Ia mencontohkan, saat AS menjadikan jagung sebagai bioetanol secara besar-besaran dan tiba-tiba membuat harga jagung melonjak.
Demikian pula ketika pihaknya mengembangkan tanaman singkong di Lampung untuk bioetanol, dimana harga singkong yang di masa lalu hanya Rp200 per kg sekarang naik jadi Rp800 per kg, harga yang makin tinggi ini semakin tidak menarik bagi pengusaha energi fosil.
"Di Lampung kita punya 10 ribu ha lahan, tapi hanya menghasilkan 1.000 barel bioetanol per hari.
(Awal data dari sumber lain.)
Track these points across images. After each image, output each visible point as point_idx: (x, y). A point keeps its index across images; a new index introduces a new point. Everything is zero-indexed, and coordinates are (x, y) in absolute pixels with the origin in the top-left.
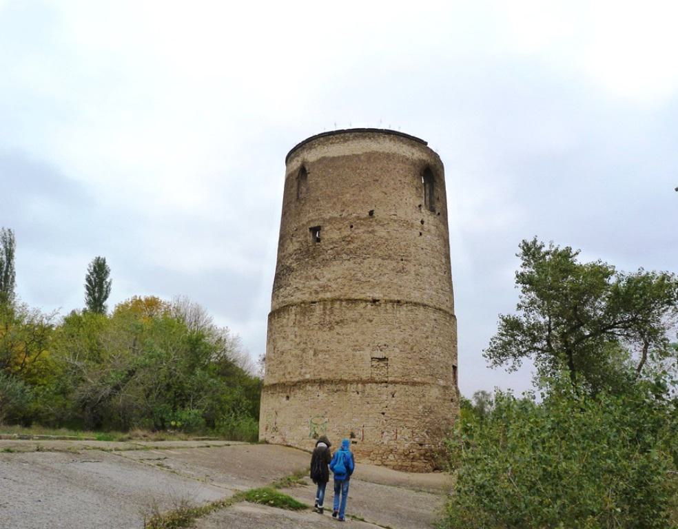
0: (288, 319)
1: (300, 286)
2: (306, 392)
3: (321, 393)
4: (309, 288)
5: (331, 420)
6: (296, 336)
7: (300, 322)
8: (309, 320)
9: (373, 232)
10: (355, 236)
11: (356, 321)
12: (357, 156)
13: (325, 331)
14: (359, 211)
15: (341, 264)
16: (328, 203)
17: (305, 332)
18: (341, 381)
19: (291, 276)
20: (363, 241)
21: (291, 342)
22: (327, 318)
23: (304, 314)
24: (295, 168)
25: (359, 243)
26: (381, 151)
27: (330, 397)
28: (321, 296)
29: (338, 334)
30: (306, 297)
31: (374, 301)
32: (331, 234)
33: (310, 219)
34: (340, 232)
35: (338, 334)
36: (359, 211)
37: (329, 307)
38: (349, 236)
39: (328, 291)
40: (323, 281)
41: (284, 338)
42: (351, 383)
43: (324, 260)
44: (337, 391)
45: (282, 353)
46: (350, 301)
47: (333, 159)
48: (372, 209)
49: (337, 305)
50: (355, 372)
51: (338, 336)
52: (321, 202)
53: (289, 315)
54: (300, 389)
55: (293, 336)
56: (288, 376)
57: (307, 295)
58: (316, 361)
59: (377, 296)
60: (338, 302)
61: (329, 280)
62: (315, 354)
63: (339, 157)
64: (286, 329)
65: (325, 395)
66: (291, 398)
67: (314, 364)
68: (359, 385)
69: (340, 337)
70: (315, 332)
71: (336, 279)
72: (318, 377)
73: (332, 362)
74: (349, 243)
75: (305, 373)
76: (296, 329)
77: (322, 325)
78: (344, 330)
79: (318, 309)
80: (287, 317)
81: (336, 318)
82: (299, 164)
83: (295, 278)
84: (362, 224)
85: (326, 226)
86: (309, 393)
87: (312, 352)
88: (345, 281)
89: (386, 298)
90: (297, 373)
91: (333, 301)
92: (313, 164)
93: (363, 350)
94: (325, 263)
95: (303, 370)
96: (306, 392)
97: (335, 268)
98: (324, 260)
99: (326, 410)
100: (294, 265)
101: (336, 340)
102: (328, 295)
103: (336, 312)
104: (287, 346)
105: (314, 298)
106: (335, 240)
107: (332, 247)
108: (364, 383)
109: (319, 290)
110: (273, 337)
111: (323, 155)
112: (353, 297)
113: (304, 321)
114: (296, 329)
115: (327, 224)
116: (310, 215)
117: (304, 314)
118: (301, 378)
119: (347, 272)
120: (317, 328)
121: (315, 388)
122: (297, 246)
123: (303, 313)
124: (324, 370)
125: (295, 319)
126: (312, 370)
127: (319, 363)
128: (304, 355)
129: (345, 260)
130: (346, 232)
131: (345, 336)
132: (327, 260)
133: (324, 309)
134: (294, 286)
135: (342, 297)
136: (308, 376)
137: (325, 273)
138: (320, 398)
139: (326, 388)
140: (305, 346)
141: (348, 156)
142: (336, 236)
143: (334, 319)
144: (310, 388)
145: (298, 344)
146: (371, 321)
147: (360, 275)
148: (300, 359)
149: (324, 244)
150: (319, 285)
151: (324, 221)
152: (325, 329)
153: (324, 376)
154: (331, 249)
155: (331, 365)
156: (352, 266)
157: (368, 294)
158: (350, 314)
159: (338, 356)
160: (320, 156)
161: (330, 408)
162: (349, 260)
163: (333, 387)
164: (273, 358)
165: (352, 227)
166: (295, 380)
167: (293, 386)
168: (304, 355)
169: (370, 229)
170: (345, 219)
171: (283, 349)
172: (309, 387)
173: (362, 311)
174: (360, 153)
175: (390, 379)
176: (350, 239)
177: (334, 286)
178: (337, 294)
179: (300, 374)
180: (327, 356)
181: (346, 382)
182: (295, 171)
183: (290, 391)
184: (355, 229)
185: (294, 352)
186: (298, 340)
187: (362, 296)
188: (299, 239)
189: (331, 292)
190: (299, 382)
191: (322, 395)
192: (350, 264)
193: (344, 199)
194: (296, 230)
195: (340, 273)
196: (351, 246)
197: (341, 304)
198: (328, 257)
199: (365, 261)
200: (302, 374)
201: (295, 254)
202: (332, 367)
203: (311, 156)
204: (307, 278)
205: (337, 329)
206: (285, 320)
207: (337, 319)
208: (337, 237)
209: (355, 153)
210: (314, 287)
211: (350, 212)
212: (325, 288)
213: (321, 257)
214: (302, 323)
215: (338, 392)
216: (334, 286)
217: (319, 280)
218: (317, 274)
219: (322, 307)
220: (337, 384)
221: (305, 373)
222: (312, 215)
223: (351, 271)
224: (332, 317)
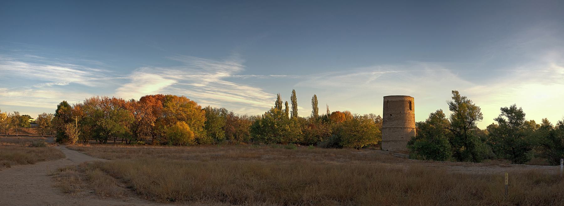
18: (396, 141)
31: (401, 128)
32: (393, 116)
45: (386, 136)
46: (397, 128)
49: (395, 128)
74: (397, 118)
82: (387, 100)
91: (394, 128)
102: (394, 127)
108: (400, 141)
112: (398, 127)
122: (388, 117)
139: (394, 142)
177: (394, 125)
178: (395, 127)
181: (397, 141)
191: (393, 143)
196: (397, 118)
203: (390, 100)
205: (395, 132)
212: (393, 125)
220: (396, 141)
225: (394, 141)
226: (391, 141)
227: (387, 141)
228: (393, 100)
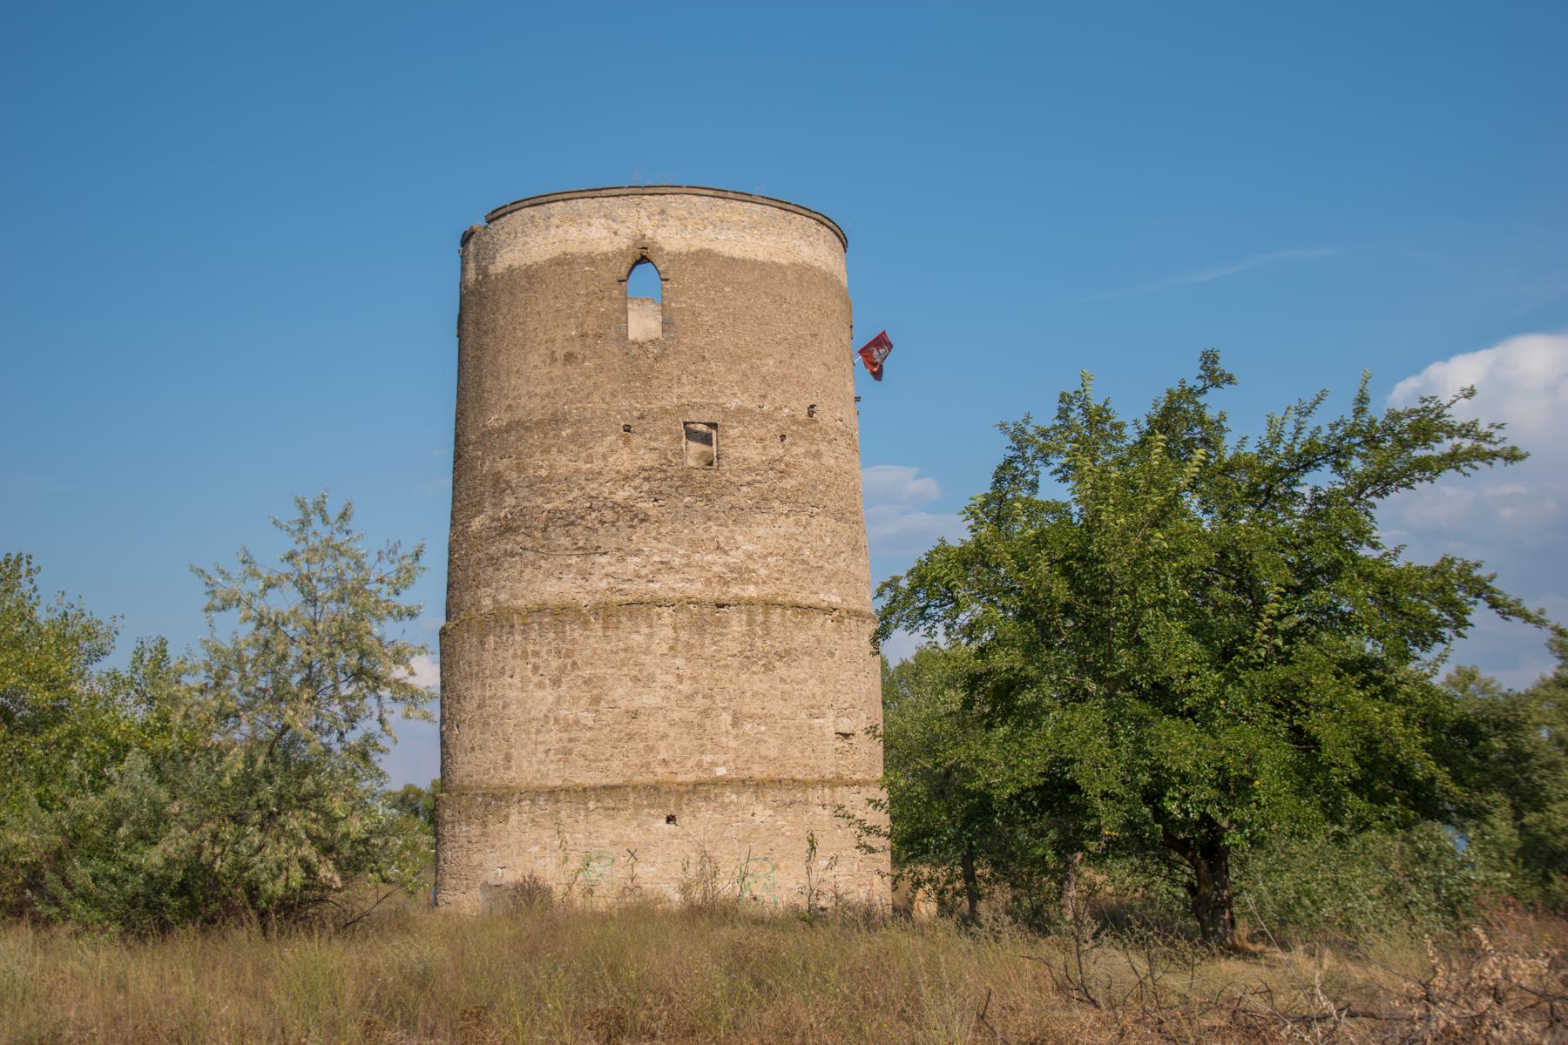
0: (651, 636)
1: (677, 562)
2: (724, 806)
3: (759, 809)
4: (702, 568)
5: (782, 865)
6: (680, 678)
7: (689, 646)
8: (715, 643)
9: (817, 455)
10: (791, 460)
11: (810, 655)
12: (780, 267)
13: (754, 673)
14: (794, 404)
15: (773, 521)
16: (729, 370)
17: (706, 672)
19: (640, 532)
20: (805, 474)
21: (663, 692)
22: (759, 643)
23: (702, 630)
24: (606, 247)
25: (801, 480)
26: (816, 264)
27: (779, 817)
28: (735, 590)
29: (782, 680)
30: (696, 589)
33: (684, 401)
34: (764, 448)
35: (782, 680)
36: (794, 404)
37: (760, 618)
38: (781, 460)
39: (749, 581)
40: (735, 557)
41: (636, 679)
42: (813, 784)
43: (732, 507)
44: (791, 803)
45: (635, 715)
47: (731, 262)
48: (812, 403)
49: (776, 616)
50: (812, 762)
51: (780, 686)
52: (713, 364)
53: (651, 626)
54: (706, 799)
55: (671, 679)
56: (659, 770)
57: (699, 585)
58: (736, 737)
59: (835, 599)
60: (779, 610)
61: (750, 556)
62: (736, 723)
63: (744, 261)
64: (647, 659)
65: (769, 812)
66: (684, 819)
67: (733, 744)
68: (826, 790)
69: (787, 687)
70: (731, 673)
71: (765, 557)
72: (745, 774)
73: (772, 741)
75: (714, 764)
76: (679, 662)
77: (747, 659)
78: (793, 672)
79: (737, 623)
80: (645, 630)
81: (777, 645)
83: (659, 541)
84: (802, 437)
85: (732, 427)
86: (732, 807)
87: (726, 718)
88: (783, 563)
89: (845, 605)
90: (690, 763)
91: (769, 605)
92: (676, 258)
93: (823, 715)
94: (739, 514)
95: (708, 758)
96: (724, 806)
97: (761, 531)
98: (732, 507)
99: (773, 846)
100: (647, 506)
101: (779, 693)
102: (751, 591)
103: (776, 630)
104: (650, 699)
105: (716, 593)
106: (753, 464)
107: (749, 479)
109: (729, 576)
110: (587, 673)
111: (706, 245)
112: (802, 598)
113: (702, 646)
114: (679, 662)
115: (735, 424)
116: (687, 389)
117: (702, 630)
118: (704, 776)
119: (785, 543)
120: (736, 664)
121: (744, 799)
122: (650, 459)
123: (700, 627)
124: (757, 757)
125: (676, 639)
126: (730, 756)
127: (746, 744)
128: (708, 722)
129: (781, 514)
130: (777, 451)
131: (794, 685)
132: (742, 509)
133: (750, 623)
134: (657, 558)
135: (780, 599)
136: (721, 771)
137: (739, 538)
138: (757, 819)
139: (770, 795)
140: (708, 702)
141: (763, 264)
142: (754, 454)
143: (771, 646)
144: (734, 797)
145: (691, 697)
146: (832, 654)
147: (807, 552)
148: (696, 731)
149: (731, 471)
150: (726, 565)
151: (725, 411)
152: (754, 669)
153: (758, 771)
154: (748, 484)
155: (771, 748)
156: (793, 530)
157: (822, 596)
158: (800, 638)
159: (785, 727)
160: (697, 244)
161: (780, 840)
162: (787, 515)
163: (786, 797)
164: (591, 723)
165: (783, 437)
166: (691, 778)
167: (688, 792)
168: (708, 722)
169: (814, 449)
170: (767, 417)
171: (636, 704)
172: (730, 796)
173: (819, 632)
174: (784, 262)
175: (858, 776)
176: (783, 466)
178: (768, 590)
179: (699, 765)
180: (763, 728)
182: (606, 258)
183: (678, 806)
184: (791, 444)
185: (676, 716)
186: (686, 687)
187: (813, 600)
188: (653, 444)
189: (756, 583)
190: (697, 784)
192: (786, 525)
193: (764, 370)
194: (642, 417)
195: (771, 542)
196: (789, 483)
197: (783, 615)
198: (743, 505)
199: (814, 521)
200: (705, 765)
201: (646, 479)
202: (773, 753)
204: (695, 545)
205: (781, 668)
206: (636, 637)
207: (779, 647)
208: (758, 459)
209: (776, 260)
210: (715, 569)
211: (778, 403)
212: (742, 574)
213: (726, 498)
214: (697, 651)
215: (795, 807)
216: (763, 572)
217: (726, 553)
218: (721, 539)
219: (744, 617)
221: (714, 764)
222: (687, 391)
223: (792, 542)
224: (768, 642)
225: (777, 783)
226: (727, 783)
227: (655, 788)
228: (717, 247)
Jadi kalau mau jadi sejuta barel per hari perlu berapa ha lagikah?. Ini jadi kendala pengembangan bioetanol," katanya.
Namun ia menegaskan, bahwa energi alternatif merupakan suatu keharusan untuk dikembangkan, hal itu karena cadangan energi fosil di Indonesia semakin minim. "Indonesia beda dengan Arab, Irak dan Rusia, yang di sana kembali ditemukan cadangan minyak, atau Brazil dan Angola yang sebelumnya tak ada menjadi berlimpah minyak. Jadi Indonesia wajib," katanya.
Mengenai pengembangan biofuel yang sekarang mandek, menurut dia, tetap harus ada lahan yang dimanfaatkan untuk pengembangan biofuel selain lahan untuk pangan. Pihaknya juga sedang mengembangkan bioetanol dari jagung di Merauke Papua, dengan melibatkan ahli dari IPB untuk meneliti kesesuaian lahan dan ITB untuk sistem irigasi serta Conservation International.